People living with HIV now often enjoy near-normal life spans thanks to modern drug combinations, yet they still face higher rates of heart disease, liver problems, cancers, and other conditions usually linked to old age. This study asks a pressing question for patients and clinicians alike: does HIV itself make the body grow older faster, and can some HIV medicines actually slow this hidden aging? By tracking thousands of blood proteins and chemical tags on DNA, the researchers map how HIV and its treatments together shape the pace of aging throughout the body and in specific organs.

Measuring the body’s hidden clock

Chronological age is simply the number of years since birth, but “biological age” reflects how worn our organs and tissues really are. The team built detailed aging “clocks” using patterns of proteins circulating in the blood, originally calibrated in healthy volunteers. They created one overall body clock and several organ-focused clocks for the brain, blood vessels, liver, and intestine, then checked these against well-known DNA methylation clocks—chemical marks on DNA that change in predictable ways with age. In more than 2,000 adults with well-controlled HIV, these protein-based ages closely matched both true age and DNA-based ages, and were linked to real-world health problems and risk of death.

Figure 1
Figure 1.

HIV infection speeds aging while viral control helps

When the researchers compared these aging scores to each person’s actual age, they found that many people with HIV were “older” biologically than their birth certificates would suggest. This acceleration appeared clearly in whole-body and brain-focused clocks, while some organ clocks, such as those for the liver and intestine, showed more complex patterns. Individuals with a history of more severe immune damage—very low CD4 counts, higher recent viral loads, or more advanced HIV stage—tended to have greater age acceleration. Those who had kept virus levels undetectable for years showed less acceleration, and a rare group of “elite controllers,” who suppress HIV without drugs, even showed hints of slower aging across several measures. Importantly, the size of the total HIV reservoir—the dormant virus still hiding in immune cells—tracked with faster biological aging, underscoring that lingering virus continues to shape health even when standard tests show “undetectable.”

Organ aging, complications, and the gut–heart connection

Next, the team asked whether these aging signals are just bystanders or actually contribute to disease. They found that older “brain age” scores were linked to nervous system problems such as epilepsy, Parkinson’s disease, and other brain disorders that occur more often in people with HIV. Older “artery age” scores went hand in hand with blood clots and other cardiovascular problems. Overall multi-organ age predicted risk of death over two years, suggesting these measures capture meaningful vulnerability. Using a genetic technique called Mendelian randomization, the researchers could go a step further and test cause-and-effect. They found evidence that premature aging of the intestine helps drive cardiovascular disease. Blood markers of a leaky gut—molecules that indicate bacterial products escaping from the gut into the bloodstream—rose alongside intestinal aging scores, supporting a picture in which an aging intestinal barrier fuels long-lasting inflammation and clogged arteries.

Figure 2
Figure 2.

HIV drugs: some accelerate, some protect

Because treatment itself might affect aging, the authors examined how years of exposure to specific antiretroviral medicines related to the aging clocks. The story was not one-size-fits-all. Certain older drugs with known toxicities, such as stavudine, aligned with faster aging in several organs. In contrast, longer use of some widely used nucleoside and non‑nucleoside reverse transcriptase inhibitors, including lamivudine, emtricitabine, rilpivirine, and nevirapine, was linked to slower biological aging, especially at the whole-body and intestinal levels. Tenofovir taken in its older form (TDF) showed mixed but often favorable ties with overall aging, whereas its newer version (TAF) was associated with faster aging of the liver and brain clocks. These patterns remained even after accounting for the fact that drugs are given in combinations, suggesting that particular agents may independently push aging forward or pull it back.

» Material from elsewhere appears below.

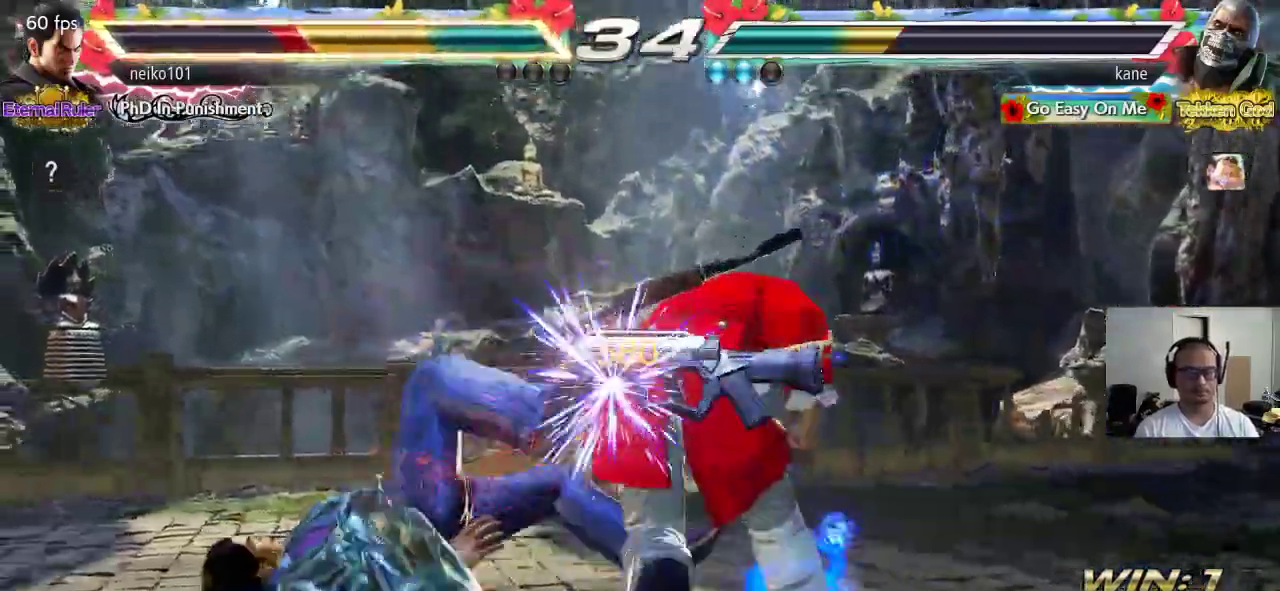
{"buttons": ["TRIANGLE"], "left_stick": "down-right", "events": [[350, "left_stick", "down-right"], [383, "TRIANGLE", "down"]]}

What this means for people living with HIV

The study paints a nuanced picture: chronic HIV infection, even under good viral control, tends to make the body age faster, and this acceleration is closely tied to the amount of virus hiding in immune cells and to long-term risks such as heart and brain disease. At the same time, some HIV medicines appear to counteract this process, while others may worsen it in specific organs. For patients, this work highlights why strict viral suppression and careful choice of drug regimen matter not only for today’s lab results but also for tomorrow’s heart, brain, and gut health. For clinicians and researchers, these protein and DNA-based aging scores offer promising tools to monitor hidden wear and tear, refine treatment plans, and ultimately aim for longer, healthier lives for people living with HIV.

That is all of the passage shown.